◆ Document passage
[Start of section]

# Should this be my new uds



## john trotter (May 28, 2015)

IMAG0185.jpg



__ john trotter
__ May 28, 2015






Hi all just wanted your thoughts got this today do i make it into a uds / bbq  any ideas


----------



## kc5tpy (May 28, 2015)

Hello John.  Those tanks are usually thin but so is a drum.  Many of us have 2-3-8 different BBQs.  We use a different "cooker" depending on what we are cooking.  I believe you have a UDS so your low and slow is pretty much covered.  I may be wrong.  For a tank that size I would make it a hot and fast grill.  Something you can throw 2-6 steaks/chops on, add some wood chips and grill hot and fast for 2-7 minutes each side.  Can even smoke a 2-4 chicken quarters for you and the Missus done indirect.  No need to fire up the larger smoker.  Just my thoughts.  Keep Smokin!

Danny


----------



## smokin monkey (May 29, 2015)

Yes, big Kettle BBQ.


----------



## wade (May 30, 2015)




----------



## kc5tpy (May 30, 2015)

[End of section]

◆ Information provided
[Start of section]

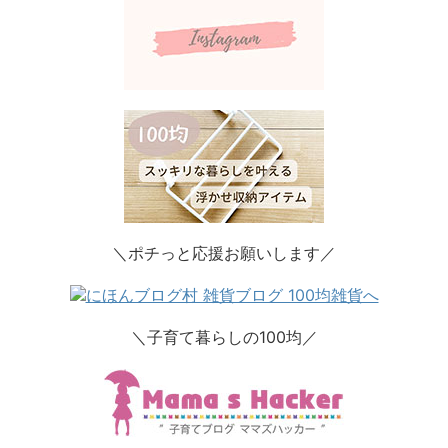
＼ポチっと応援お願いします／
＼子育て暮らしの100均／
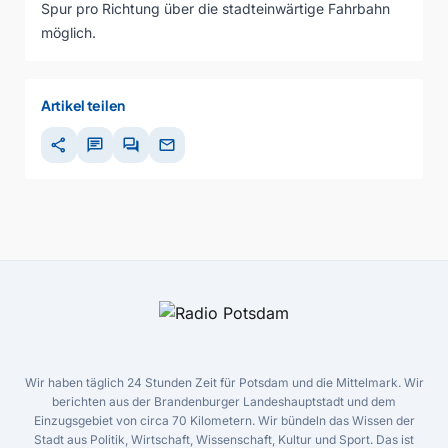
Spur pro Richtung über die stadteinwärtige Fahrbahn
möglich.
Artikel teilen
share
chat
forum
mail
Wir haben täglich 24 Stunden Zeit für Potsdam und die Mittelmark. Wir
berichten aus der Brandenburger Landeshauptstadt und dem
Einzugsgebiet von circa 70 Kilometern. Wir bündeln das Wissen der
Stadt aus Politik, Wirtschaft, Wissenschaft, Kultur und Sport. Das ist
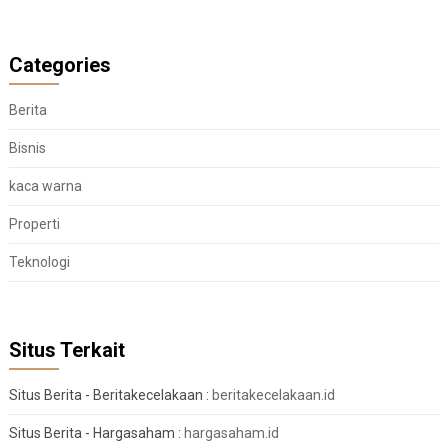
Categories
Berita
Bisnis
kaca warna
Properti
Teknologi
Situs Terkait
Situs Berita - Beritakecelakaan :
beritakecelakaan.id
Situs Berita - Hargasaham :
hargasaham.id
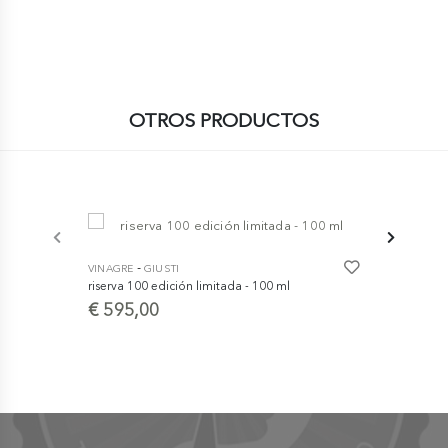
OTROS PRODUCTOS
-
VINAGRE
GIUSTI
riserva 100 edición limitada - 100 ml
-
VINAGRE
GI
€ 595,00
Crema a bas
Módena IGP 
€ 7,30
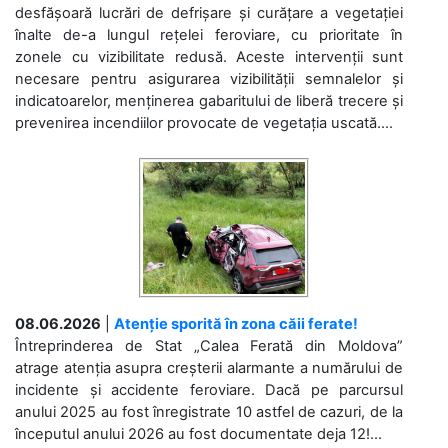
desfășoară lucrări de defrișare și curățare a vegetației
înalte de-a lungul rețelei feroviare, cu prioritate în
zonele cu vizibilitate redusă. Aceste intervenții sunt
necesare pentru asigurarea vizibilității semnalelor și
indicatoarelor, menținerea gabaritului de liberă trecere și
prevenirea incendiilor provocate de vegetația uscată....
08.06.2026
|
Atenție sporită în zona căii ferate!
Întreprinderea de Stat „Calea Ferată din Moldova”
atrage atenția asupra creșterii alarmante a numărului de
incidente și accidente feroviare. Dacă pe parcursul
anului 2025 au fost înregistrate 10 astfel de cazuri, de la
începutul anului 2026 au fost documentate deja 12!...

[End of section]

◆ Activity 1
Answer these from the tank-conversion thread:
(a) On what date did john trotter post his question?
(b) What kind of cooker did kc5tpy suggest making from the tank?
(c) What did smokin monkey suggest the tank could become?
◆ Activity 2
Carry the tank-conversion thread forward from its final line.

◆ Task output 1
(a) May 28, 2015
(b) A hot and fast grill
(c) A big Kettle BBQ

◆ Task output 2
Hello.  Rethinking my first post:  Guy's I think the picture is deceiving.  That is why my first post.  I don't think it is as big as it appears.  Tell you what John; give us some rough dimensions.  Not counting the legs how tall is the tank.  "eyeball" a rough diameter of the tank.  It should DEFINITELY be use in some sort of a BBQ cooker/smoker.  Rather than a UDS I would think about maybe buying the vents and fire grate and having something like a Weber as Steve and Wade suggest.  BUT, my bet is that tank is 40-47cm diameter and 50-60 cm tall.  Do you have a use for a small hot smoker like that?  Cut the lid 2/3rds up the side from the level of  the fire grate and it should  work well for a small hot smoker.  Would you be better served with a small grill?  You could even make the fire grate adjustable so that you have a small hot smoker AND a small hot grill.  Could even be your cold smoker if it will hold the quantities you are after.  Just my thoughts.  Keep Smokin!

Danny


----------



## smokin monkey (May 31, 2015)

Look what I found a picture of!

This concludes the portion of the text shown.